Ab dem 1. Januar 2027 dürfen die EU-Staaten kein russisches Flüssigerdgas (LNG) mehr importieren. Für europäische Unternehmen mit langfristigen Verträgen hat Brüssel nach Druck aus Griechenland allerdings eine Ausnahme geschaffen: Sie dürfen ihre vertraglich gebundenen Mengen noch bis zum 25. Juli 2027 kaufen und an Abnehmer außerhalb der EU verkaufen.Doch diese Konstruktion dürfte Europa kaum Ersatzlieferungen verschaffen. Das berichtet die Energieplattform Montel News unter Berufung auf mehrere Branchenexperten. Demnach können europäische Konzerne ihre russischen Vertragsmengen voraussichtlich nicht gegen LNG aus den USA, Katar oder anderen Lieferländern tauschen. Logistische, wirtschaftliche und rechtliche Hürden machten solche Swap-Geschäfte „unwahrscheinlich“, heißt es. Die Ausnahme helfe damit vor allem Russlands Yamal-Terminal und dessen europäischen Vertragspartnern – nicht aber Europas Gasversorgung im kommenden Winter.

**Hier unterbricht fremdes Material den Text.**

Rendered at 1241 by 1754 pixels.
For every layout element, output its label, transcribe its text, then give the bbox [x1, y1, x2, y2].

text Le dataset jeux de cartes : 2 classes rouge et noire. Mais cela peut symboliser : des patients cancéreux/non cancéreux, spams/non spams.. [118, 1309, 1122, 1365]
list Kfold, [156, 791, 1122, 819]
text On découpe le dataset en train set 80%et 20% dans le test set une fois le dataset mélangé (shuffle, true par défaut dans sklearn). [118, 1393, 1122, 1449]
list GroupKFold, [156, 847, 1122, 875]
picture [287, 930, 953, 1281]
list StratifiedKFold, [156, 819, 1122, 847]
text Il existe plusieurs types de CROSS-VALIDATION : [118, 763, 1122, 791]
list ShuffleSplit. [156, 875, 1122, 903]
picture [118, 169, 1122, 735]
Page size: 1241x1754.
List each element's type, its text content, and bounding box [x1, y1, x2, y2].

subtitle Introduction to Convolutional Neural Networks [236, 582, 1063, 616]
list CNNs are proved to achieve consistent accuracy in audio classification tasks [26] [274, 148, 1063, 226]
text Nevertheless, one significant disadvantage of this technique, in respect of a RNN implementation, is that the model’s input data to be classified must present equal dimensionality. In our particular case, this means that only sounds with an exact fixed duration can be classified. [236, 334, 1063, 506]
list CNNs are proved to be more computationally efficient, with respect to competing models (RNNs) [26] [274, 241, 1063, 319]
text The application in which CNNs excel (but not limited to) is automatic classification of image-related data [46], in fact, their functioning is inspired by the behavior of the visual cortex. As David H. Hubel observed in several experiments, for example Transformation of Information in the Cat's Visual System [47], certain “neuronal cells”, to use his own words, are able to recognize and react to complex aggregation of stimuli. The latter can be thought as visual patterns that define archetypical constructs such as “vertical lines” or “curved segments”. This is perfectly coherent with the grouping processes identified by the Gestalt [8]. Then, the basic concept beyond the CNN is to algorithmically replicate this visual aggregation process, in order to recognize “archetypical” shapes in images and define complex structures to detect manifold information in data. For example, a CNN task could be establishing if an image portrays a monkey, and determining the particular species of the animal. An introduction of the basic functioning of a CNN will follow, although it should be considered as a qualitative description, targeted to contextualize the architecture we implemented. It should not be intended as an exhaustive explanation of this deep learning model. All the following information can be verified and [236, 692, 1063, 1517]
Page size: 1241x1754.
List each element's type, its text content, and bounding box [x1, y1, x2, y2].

Europas Gasspeicher so schlecht gefüllt wie nie
Die Einschätzung trifft Europa in einer ohnehin angespannten Versorgungslage. Mitte August waren die europäischen Gasspeicher laut Daten von Gas Infrastructure Europe (GIE) nur zu gut 61 Prozent gefüllt – so niedrig wie noch nie zu diesem Zeitpunkt seit Beginn der Datenerfassung im Jahr 2011. In Deutschland lag der Füllstand am 18. August bei lediglich 50,1 Prozent. Ein Jahr zuvor waren es dagegen 66,9 Prozent, 2024 sogar 93 Prozent.